• [BRIEF]: Filter the records for "question" and keep each line that has it.

Transcribed page contents:
= = = =

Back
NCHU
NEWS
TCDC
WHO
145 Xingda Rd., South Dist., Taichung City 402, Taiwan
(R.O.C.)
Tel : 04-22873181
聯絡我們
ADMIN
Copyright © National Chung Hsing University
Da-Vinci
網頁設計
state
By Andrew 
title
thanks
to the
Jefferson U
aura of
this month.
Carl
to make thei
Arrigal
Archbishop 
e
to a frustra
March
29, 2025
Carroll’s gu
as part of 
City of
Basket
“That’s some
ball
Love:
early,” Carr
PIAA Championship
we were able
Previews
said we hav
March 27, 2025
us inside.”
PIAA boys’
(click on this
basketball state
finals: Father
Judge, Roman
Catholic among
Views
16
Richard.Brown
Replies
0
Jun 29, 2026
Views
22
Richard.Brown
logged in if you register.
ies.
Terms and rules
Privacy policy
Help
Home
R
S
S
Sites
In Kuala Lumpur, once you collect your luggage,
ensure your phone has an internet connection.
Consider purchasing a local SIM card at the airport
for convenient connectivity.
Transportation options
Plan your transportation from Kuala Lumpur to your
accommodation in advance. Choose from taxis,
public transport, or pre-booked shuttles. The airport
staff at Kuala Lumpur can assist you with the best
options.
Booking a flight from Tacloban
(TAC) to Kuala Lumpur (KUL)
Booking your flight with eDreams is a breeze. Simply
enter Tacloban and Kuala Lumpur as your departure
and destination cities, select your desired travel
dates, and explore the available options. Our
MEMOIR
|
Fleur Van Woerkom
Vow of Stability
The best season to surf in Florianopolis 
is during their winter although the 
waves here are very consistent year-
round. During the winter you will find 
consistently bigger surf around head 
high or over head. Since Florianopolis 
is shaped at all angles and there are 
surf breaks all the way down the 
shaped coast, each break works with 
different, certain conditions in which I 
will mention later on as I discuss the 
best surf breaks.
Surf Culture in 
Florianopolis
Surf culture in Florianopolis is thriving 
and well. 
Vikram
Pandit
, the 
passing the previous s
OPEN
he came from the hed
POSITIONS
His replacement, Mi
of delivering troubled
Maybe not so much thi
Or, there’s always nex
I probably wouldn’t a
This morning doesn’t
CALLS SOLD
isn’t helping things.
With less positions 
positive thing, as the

= = = =

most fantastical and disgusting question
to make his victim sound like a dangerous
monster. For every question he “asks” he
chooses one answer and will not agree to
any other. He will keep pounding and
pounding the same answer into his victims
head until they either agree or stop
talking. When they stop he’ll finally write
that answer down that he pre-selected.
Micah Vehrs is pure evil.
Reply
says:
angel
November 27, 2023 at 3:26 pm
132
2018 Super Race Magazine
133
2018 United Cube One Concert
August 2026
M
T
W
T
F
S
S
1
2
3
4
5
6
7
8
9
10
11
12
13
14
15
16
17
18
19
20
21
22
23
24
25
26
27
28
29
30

= = = =

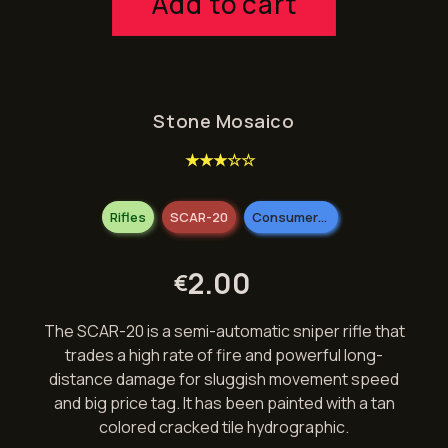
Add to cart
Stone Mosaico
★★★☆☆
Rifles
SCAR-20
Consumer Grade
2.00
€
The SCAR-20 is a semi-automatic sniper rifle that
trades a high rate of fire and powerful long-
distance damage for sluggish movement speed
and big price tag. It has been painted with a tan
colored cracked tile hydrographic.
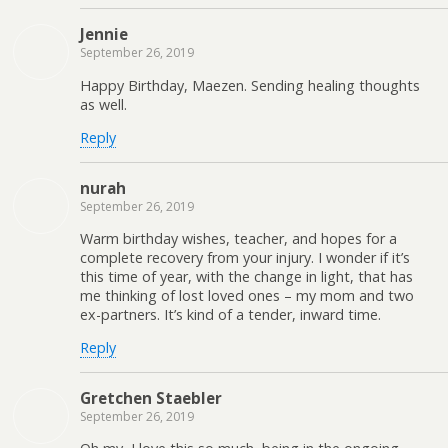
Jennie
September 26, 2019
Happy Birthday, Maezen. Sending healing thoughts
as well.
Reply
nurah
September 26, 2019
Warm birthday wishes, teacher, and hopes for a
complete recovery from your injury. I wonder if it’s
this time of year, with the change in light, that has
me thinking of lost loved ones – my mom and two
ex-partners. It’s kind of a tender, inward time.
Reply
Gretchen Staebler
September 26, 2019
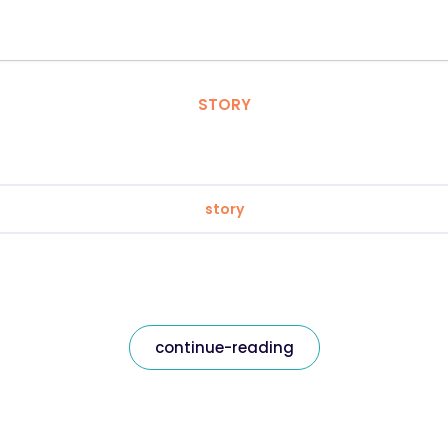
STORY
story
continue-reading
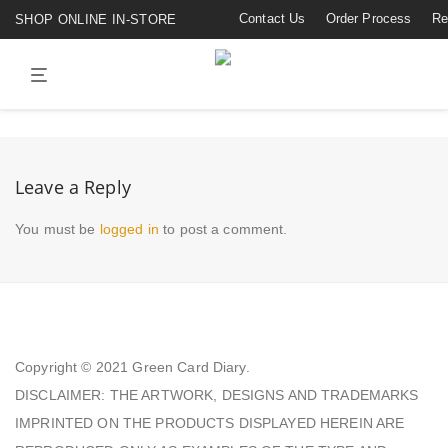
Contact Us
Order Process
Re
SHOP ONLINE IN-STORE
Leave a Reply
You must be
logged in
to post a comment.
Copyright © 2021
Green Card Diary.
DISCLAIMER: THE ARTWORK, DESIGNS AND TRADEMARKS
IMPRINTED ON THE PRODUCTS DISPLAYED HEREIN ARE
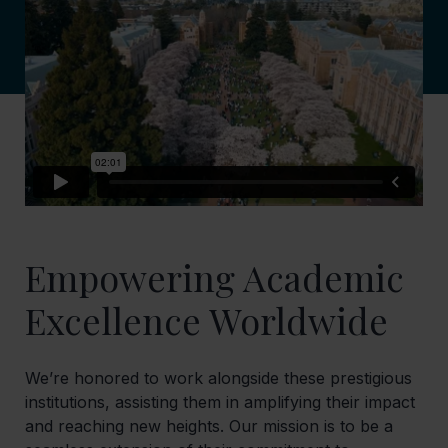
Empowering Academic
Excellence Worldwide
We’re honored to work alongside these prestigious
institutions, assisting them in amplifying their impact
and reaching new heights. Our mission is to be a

= = = =

• [SOLUTION]:
most fantastical and disgusting question
monster. For every question he “asks” he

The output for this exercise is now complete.